Perovskite materials’ host of exciting properties, such as being rather tolerant to defects (unlike metal chalcogenides) and not requiring surface passivation to retain high quantum yields, make them especially suited for sensing applications. The sensitivity, selectivity, and stability of many perovskite nanomaterials has directed many researchers to devote the most attention to chemical sensors, but perovskites are suitable for other types as well. Perovskites are being studied by numerous research groups for use in various types of sensors.
The latest Perovskite sensor news:
Researchers at the U.S. Department of Energy’s National Renewable Energy Laboratory (NREL) have reported a breakthrough in energy-efficient phototransistors - devices that could someday help computers process visual information similarly to the human brain and be used as sensors in applications like self-driving vehicles.
The structures rely on metal-halide perovskites. Jeffrey Blackburn, a senior scientist at NREL and co-author of a new paper outlining the research, said: “In general, these perovskite semiconductors are a really unique functional system with potential benefits for a number of different technologies”. “NREL became interested in this material system for photovoltaics, but they have many properties that could be applied to whole different areas of science.”
A University of North Texas researcher and his team have reported a breakthrough in using additive manufacturing to further research into flexible solar panels.
Anupama Kaul, Professor of Engineering from the Departments of Materials Science and Engineering and Electrical Engineering, has successfully used additive manufacturing to print inks of 2D perovskites.

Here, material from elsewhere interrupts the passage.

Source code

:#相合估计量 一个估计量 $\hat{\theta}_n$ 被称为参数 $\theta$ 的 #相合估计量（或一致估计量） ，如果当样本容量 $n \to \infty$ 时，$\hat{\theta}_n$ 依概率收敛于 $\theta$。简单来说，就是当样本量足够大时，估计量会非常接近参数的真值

Various dangerous chemicals are currently used for agriculture and industry, including fumigants like methyl iodide, which is used to control insects and fungi. The wrong amounts or incorrect use of these fumigants can be harmful to people and degrade the ozone layer. As it’s invisible and doesn’t smell, it’s hard to tell whether there are dangerous amounts of methyl iodide present, and until now the best way to test for it was in a laboratory using expensive, complicated equipment, which isn’t practical in many real-world settings. Some cheaper, lightweight detection methods have been tried, but they didn’t have enough sensitivity and took too long to deliver results.
Now, a research team led by the ARC Centre of Excellence in Exciton Science, along with Australia’s national science agency CSIRO and the Department of Defense, has found a perovskite-based way to detect methyl iodide, with the accuracy, flexibility and speed necessary for practical use. This new sensing mechanism is also versatile enough for use in detecting a wide range of fumigants and chemical warfare agents.
A team of scientists, led by László Forró from the School of Basic Sciences at the Ecole Polytechnique Federale de Lausanne (EPFL) in Switzerland, has developed a new X-Ray Photodetector based on perovskites and graphene.
Using 3D aerosol jet-printing technology, the team designed a new technique for creating highly efficient x-ray photodetectors that can be easily added to standard microelectronic circuits, creating more powerful medical imaging devices that can deliver better scan qualities.
Researchers show lead-free quadruple perovskite nanocrystals' potential for photovoltaic and optoelectronic applications
A research group, led by Prof. HAN Keli from the Dalian Institute of Chemical Physics of the Chinese Academy of Sciences, recently revealed the luminescence enhancement mechanism of a series of new lead-free quadruple halide perovskite nanocrystals, and prepared high-performance photodetectors.
The researchers reported a series of quadruple perovskite colloidal nanocrystals with ordered vacancies. By alloying Cs4MnBi2Cl12 nanocrystals, the fluorescence quantum yield could be increased by nearly 100 times.